Ponto de Vista

Crise na alma do homem

Do momento em que desperta ao momento em que o cansaço o prosta, o homem moderno está preso à engrenagem da vida econômica, como o inseto à teia da aranha

A crise econômica mundial é muito mais do que a desorganização do sistema financeiro, em consequência da roubalheira dos administradores dos grandes bancos e de outras entidades de créditos e seguros. O dinheiro é produto do sistema econômico, isto é, dos processos de produção. Assim é o método moderno de produção capitalista, grande responsável pelo mal-estar da sociedade contemporânea, que coloca o lucro em primeiro lugar e abomina a distribuição de renda do trabalho.

Até o século 19, a ideia da produção estava associada à necessidade dos nobres e dos trabalhadores. Produzia-se para comer, para vestir, para educar-se, emocionar-se (com a arte), em suma, para viver. A ciência não tinha o propósito de se transformar imediatamente em tecnologia, a não ser na aplicação militar, porque os povos sempre quiseram contar com armas mais práticas e mais letais. Fora disso, até o século 19, a evolução dos processos de manufatura foram lentos: dos gregos até a máquina a vapor a força motriz era a dos animais e dos moinhos. O uso dos motores a vapor iniciou a Revolução Industrial, que utilizou os recursos monetários disponíveis (o ouro e a prata da América) para estabelecer, com o comércio e as armas, o Império Britânico.

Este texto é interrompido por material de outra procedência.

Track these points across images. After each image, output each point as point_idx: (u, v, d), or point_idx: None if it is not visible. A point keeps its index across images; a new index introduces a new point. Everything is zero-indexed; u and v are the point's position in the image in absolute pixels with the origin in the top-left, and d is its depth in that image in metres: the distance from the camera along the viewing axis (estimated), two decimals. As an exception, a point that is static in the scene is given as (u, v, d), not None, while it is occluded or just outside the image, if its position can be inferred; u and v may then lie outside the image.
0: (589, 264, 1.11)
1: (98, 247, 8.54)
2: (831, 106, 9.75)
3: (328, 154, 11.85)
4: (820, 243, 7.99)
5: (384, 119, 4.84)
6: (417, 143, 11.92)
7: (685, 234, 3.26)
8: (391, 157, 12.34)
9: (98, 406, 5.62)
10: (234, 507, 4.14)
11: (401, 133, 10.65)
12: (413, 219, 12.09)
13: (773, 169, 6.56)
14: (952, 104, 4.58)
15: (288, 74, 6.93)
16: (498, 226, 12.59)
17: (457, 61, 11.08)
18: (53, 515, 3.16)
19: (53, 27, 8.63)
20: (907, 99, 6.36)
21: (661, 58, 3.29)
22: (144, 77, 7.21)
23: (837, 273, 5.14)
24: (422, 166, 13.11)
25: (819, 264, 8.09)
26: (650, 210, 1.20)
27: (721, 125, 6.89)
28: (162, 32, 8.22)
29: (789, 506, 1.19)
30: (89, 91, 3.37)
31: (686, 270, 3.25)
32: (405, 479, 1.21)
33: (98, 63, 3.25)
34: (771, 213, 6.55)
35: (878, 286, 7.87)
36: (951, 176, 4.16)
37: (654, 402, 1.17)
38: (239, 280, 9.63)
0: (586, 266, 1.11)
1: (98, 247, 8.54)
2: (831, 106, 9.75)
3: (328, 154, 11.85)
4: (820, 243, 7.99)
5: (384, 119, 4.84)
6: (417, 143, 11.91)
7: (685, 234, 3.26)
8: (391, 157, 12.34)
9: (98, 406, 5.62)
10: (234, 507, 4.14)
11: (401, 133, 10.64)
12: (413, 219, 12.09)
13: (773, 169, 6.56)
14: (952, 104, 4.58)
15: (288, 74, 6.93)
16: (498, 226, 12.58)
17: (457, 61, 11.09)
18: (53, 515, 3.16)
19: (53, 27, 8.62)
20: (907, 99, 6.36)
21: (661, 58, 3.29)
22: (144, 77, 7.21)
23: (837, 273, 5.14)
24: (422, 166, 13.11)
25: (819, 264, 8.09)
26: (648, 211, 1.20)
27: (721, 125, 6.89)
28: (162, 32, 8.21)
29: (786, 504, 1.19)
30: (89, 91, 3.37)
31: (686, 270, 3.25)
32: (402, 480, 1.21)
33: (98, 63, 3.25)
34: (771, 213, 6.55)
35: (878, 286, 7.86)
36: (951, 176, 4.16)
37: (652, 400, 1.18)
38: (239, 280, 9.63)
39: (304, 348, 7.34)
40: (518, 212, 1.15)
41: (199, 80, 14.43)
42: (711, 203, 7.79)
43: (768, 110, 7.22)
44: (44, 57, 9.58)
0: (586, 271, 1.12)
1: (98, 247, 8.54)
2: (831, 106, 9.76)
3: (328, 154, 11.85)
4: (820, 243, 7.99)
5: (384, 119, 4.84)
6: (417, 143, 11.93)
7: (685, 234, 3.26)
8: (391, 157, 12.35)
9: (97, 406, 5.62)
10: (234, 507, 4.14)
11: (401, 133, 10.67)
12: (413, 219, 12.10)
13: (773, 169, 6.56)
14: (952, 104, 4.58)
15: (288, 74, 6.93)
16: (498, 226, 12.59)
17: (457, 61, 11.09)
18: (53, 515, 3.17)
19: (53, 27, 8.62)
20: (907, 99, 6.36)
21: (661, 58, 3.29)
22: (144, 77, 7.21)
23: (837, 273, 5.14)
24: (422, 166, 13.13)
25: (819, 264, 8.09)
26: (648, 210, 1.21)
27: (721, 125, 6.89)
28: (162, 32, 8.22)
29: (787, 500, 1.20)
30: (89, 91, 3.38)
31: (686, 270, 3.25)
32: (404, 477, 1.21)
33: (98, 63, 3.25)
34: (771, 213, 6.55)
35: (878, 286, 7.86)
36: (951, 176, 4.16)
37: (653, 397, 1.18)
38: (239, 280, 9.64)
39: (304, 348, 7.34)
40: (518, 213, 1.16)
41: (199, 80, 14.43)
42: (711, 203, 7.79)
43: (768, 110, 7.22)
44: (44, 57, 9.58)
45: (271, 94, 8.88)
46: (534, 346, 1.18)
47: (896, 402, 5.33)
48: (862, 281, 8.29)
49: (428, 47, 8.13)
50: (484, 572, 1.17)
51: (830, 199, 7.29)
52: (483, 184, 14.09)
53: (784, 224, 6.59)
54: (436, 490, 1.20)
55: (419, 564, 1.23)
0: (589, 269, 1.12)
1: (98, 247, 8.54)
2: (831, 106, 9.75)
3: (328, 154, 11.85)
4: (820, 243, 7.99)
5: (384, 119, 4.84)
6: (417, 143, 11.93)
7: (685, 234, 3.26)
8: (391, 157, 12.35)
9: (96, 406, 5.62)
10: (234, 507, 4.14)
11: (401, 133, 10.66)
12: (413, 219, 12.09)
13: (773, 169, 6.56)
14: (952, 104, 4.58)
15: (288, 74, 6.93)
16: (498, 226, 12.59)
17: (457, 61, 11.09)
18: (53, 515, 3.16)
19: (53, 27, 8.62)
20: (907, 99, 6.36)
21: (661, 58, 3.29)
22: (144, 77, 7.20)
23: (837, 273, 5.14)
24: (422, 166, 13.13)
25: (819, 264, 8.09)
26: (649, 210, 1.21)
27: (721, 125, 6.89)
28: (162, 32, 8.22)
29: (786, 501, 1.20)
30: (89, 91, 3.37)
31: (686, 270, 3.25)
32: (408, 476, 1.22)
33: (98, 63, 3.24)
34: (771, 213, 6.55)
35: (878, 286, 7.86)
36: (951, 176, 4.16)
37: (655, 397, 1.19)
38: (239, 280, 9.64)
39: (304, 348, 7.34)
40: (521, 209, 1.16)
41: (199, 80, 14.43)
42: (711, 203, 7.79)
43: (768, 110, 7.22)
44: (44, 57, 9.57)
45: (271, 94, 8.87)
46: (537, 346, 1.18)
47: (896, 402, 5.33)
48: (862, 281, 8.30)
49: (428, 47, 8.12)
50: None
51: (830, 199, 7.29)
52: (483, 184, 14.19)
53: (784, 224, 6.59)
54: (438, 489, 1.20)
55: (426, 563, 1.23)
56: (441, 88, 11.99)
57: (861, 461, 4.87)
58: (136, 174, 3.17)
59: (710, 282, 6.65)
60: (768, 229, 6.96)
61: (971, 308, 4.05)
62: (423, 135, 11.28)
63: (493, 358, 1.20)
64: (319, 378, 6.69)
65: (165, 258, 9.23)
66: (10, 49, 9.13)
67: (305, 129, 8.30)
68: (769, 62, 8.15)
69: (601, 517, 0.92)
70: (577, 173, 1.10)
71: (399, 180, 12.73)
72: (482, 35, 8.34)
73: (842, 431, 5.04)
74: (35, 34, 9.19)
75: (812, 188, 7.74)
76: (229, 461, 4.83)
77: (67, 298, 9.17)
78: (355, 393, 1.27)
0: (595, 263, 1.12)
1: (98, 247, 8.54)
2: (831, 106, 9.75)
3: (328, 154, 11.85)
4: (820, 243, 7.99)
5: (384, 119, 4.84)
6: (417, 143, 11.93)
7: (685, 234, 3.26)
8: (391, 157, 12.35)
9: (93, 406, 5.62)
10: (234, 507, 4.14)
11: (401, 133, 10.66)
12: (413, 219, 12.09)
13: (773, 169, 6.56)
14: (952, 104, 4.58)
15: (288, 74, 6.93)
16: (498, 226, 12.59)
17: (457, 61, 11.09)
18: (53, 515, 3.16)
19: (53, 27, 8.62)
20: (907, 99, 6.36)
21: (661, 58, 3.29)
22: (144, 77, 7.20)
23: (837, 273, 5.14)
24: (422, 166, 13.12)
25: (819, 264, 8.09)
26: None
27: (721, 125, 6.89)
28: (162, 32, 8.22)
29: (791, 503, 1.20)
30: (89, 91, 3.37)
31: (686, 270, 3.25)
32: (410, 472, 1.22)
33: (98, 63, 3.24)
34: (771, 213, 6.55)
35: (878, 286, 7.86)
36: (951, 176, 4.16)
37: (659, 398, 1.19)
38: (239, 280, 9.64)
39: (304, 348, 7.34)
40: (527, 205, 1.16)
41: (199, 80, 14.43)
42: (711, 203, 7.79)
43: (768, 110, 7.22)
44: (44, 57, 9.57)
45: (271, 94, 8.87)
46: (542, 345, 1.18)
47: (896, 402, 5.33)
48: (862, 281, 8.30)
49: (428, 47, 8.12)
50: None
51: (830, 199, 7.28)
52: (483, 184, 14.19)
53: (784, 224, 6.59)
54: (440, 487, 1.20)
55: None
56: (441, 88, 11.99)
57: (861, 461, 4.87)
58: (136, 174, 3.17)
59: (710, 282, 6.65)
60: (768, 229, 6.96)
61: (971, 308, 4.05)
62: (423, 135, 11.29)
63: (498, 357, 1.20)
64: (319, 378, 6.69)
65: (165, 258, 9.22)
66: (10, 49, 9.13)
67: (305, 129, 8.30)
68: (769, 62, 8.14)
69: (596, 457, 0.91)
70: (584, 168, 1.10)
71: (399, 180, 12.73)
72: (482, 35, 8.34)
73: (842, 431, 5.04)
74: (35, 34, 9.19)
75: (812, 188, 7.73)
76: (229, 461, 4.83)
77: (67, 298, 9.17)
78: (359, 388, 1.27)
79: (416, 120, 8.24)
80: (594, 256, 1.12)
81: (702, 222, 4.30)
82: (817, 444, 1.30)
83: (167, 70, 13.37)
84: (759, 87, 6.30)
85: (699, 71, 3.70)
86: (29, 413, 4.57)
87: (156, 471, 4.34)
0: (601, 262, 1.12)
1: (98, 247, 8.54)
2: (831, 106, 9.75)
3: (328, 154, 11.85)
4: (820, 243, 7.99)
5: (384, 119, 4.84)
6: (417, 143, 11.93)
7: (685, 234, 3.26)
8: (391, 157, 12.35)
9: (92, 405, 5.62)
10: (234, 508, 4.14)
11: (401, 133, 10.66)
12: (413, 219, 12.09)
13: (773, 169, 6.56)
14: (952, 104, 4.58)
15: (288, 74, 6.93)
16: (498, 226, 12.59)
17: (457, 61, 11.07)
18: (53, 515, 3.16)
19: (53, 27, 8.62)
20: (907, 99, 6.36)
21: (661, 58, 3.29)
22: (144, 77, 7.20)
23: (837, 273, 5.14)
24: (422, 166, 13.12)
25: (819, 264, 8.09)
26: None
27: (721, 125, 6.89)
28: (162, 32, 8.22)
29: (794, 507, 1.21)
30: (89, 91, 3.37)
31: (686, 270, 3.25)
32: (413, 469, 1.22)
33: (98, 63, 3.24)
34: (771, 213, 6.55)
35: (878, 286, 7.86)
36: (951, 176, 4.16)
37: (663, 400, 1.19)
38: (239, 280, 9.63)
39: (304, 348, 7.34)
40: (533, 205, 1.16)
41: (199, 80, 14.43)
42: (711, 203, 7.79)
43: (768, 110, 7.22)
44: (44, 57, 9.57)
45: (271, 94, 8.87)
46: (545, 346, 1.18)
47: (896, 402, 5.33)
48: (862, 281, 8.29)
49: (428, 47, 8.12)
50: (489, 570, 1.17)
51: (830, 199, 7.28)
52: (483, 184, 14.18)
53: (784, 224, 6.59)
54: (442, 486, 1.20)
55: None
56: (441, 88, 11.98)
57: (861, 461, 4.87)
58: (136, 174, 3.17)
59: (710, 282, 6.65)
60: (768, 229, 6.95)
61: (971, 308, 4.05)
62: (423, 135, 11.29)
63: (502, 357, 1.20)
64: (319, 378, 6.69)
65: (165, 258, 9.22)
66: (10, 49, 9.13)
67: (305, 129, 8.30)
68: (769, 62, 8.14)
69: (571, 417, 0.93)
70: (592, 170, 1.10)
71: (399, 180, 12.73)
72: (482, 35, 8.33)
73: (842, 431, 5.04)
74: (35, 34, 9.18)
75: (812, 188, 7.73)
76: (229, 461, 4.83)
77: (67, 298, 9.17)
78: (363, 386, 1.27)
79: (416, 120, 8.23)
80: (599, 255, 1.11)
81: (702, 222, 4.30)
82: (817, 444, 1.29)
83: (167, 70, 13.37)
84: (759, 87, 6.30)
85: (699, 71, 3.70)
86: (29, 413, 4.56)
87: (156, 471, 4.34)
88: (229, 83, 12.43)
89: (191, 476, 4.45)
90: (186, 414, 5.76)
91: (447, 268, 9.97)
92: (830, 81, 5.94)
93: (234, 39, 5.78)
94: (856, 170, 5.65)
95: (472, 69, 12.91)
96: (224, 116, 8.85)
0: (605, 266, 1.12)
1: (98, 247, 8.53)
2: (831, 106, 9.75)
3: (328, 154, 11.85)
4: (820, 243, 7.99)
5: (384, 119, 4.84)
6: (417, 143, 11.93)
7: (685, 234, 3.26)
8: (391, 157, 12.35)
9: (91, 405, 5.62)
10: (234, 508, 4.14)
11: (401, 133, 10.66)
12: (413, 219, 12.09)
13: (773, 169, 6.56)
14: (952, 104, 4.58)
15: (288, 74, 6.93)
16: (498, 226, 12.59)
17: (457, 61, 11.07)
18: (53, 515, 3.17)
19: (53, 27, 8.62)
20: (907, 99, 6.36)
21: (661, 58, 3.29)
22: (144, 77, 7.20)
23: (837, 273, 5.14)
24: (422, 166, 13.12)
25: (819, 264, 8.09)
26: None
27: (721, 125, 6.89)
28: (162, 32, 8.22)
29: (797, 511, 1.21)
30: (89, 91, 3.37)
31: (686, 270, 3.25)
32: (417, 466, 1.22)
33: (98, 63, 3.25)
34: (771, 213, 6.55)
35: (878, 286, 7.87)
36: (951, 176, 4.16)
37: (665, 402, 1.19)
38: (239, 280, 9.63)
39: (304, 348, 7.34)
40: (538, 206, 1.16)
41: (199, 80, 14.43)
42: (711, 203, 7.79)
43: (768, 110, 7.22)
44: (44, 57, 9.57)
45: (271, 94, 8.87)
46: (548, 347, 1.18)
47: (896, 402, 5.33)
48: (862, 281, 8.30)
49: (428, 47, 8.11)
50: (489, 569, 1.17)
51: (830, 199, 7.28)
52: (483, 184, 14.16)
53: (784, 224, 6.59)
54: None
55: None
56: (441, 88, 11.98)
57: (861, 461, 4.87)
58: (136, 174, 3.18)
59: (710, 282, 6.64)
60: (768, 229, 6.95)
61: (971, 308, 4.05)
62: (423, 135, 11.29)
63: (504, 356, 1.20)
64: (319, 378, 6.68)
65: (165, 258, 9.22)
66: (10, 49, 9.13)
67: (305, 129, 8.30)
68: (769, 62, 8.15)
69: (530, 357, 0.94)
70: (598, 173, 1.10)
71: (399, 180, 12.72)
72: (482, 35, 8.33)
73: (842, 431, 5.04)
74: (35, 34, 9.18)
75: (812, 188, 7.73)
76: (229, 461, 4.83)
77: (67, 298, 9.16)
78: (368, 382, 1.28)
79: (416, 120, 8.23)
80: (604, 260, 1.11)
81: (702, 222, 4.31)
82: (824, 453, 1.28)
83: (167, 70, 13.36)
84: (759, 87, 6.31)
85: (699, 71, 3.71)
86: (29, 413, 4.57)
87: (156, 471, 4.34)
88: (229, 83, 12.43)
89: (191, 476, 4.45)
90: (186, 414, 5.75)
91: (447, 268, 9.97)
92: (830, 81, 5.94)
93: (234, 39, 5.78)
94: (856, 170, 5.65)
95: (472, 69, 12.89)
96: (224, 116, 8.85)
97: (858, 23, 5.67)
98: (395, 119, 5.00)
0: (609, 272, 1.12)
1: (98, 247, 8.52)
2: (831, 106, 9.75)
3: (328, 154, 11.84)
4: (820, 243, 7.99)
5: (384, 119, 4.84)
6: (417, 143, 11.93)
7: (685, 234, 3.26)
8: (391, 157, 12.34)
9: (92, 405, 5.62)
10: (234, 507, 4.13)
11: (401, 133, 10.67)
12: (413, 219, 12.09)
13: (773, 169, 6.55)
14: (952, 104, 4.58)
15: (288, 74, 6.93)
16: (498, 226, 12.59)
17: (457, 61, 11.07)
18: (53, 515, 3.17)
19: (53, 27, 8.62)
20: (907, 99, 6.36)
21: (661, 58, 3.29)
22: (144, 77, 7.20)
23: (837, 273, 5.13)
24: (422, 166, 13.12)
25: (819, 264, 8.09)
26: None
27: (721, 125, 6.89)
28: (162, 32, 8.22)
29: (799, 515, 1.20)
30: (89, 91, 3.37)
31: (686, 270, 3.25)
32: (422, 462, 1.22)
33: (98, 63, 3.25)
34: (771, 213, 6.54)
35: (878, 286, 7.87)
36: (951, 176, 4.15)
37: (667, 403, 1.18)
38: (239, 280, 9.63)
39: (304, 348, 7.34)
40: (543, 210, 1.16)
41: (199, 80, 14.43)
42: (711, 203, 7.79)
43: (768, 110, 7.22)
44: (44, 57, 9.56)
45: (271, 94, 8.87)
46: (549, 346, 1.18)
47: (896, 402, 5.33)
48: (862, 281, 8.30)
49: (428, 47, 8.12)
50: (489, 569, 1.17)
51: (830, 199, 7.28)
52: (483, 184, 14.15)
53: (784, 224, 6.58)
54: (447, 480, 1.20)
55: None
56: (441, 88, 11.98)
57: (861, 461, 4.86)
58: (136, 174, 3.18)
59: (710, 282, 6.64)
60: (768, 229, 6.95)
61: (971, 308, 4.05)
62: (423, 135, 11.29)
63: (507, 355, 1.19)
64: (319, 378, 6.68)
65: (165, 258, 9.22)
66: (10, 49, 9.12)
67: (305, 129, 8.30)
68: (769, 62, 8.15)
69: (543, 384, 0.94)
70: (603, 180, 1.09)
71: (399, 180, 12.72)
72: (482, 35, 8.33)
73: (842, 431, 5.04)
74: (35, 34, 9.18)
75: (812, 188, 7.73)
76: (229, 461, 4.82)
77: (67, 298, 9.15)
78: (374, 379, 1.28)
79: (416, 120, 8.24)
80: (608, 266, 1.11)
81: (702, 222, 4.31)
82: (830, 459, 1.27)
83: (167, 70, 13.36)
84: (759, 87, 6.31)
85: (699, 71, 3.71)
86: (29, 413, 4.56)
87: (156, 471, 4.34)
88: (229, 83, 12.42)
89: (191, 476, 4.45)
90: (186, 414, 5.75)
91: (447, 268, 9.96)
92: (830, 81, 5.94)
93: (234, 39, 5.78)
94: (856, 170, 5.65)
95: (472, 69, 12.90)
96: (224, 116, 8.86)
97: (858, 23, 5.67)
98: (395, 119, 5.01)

A velocidade e o volume da produção de bens de consumo, verificados nos últimos 200 anos, mudaram a natureza do homem. Ele deixou de ser senhor dos processos criados, para se tornar seu servidor. A máquina esse complemento morto de um organismo vivo, o do trabalhador é que dita os ritmos de produção. Conforme a descoberta assustadora dos filósofos da Escola de Frankfurt, inverteu-se a razão: os seres mortos, animados pelas forças domadas da natureza, impõem seu ritmo ao mundo. É a vitória, de Tanatos, a divindade da morte, sobre Eros, o impulso do amor, da criação, enfim, da vida.

A História tem registrado crises cíclicas do capitalismo. São os desajustes entre a velocidade de produção e a do consumo, quando, por saturação de mercado (como, entre outros, o caso dos automóveis vendidos em até 80 prestações mensais), ocorre a recessão. Os fabricantes reduzem suas atividades, a fim de proteger o capital, e os consumidores também diminuem as compras, prevenindo-se. O exame das ondas recessivas do passado mostra que, a cada crise, ela é maior e mais devastadora. E no caso da recessão atual, há novos fatores envolvidos, além dos meramente econômicos.

O mais importante desses fatores novos é a exaustão dos seres humanos, transformados em meros instrumentos da sociedade tecnológica de consumo. Do momento em que desperta ao momento em que o cansaço físico o prostra, o homem moderno está preso à engrenagem da vida econômica, como o inseto à teia da aranha. Os meios de comunicação se lembram, todas as horas, de incitá-lo a competir, a frequentar cursos e a comprar livros que o façam vencer seus “rivais” na escola, na empresa, na vida, não importa como. Ao mesmo tempo fornece os famosos livros de duvidosa religiosidade, para ensinar-lhe a expurgar seus sentimentos de culpa.

Outro fator, esse mais terrível, é o do cansaço da natureza. Os homens perderam a noção de que não passam de seres vivos iguais aos outros, que se destacaram na natureza pelas circunstâncias de sua história especial. Perderam a consciência de que nasceram para usufruir a natureza, não para destruí-la. Esquecem que a natureza tem compromisso com a vida e não com uma espécie em particular.

Como as sociedades raramente suicidam-se, é possível que, diante da catástrofe, sendo anunciada desde a primeira Conferência do Meio Ambiente de Estocolmo, em 1972, os grandes tomem juízo. É possível, mas não provável, porque todas as medidas previstas contra a crise visam salvar o capitalismo de modelo norte-americano, ao salvar os bancos – geridos por ladrões de Wall Street, e outros – em lugar de substituir o sistema por outro, na medida do homem e da lógica da vida.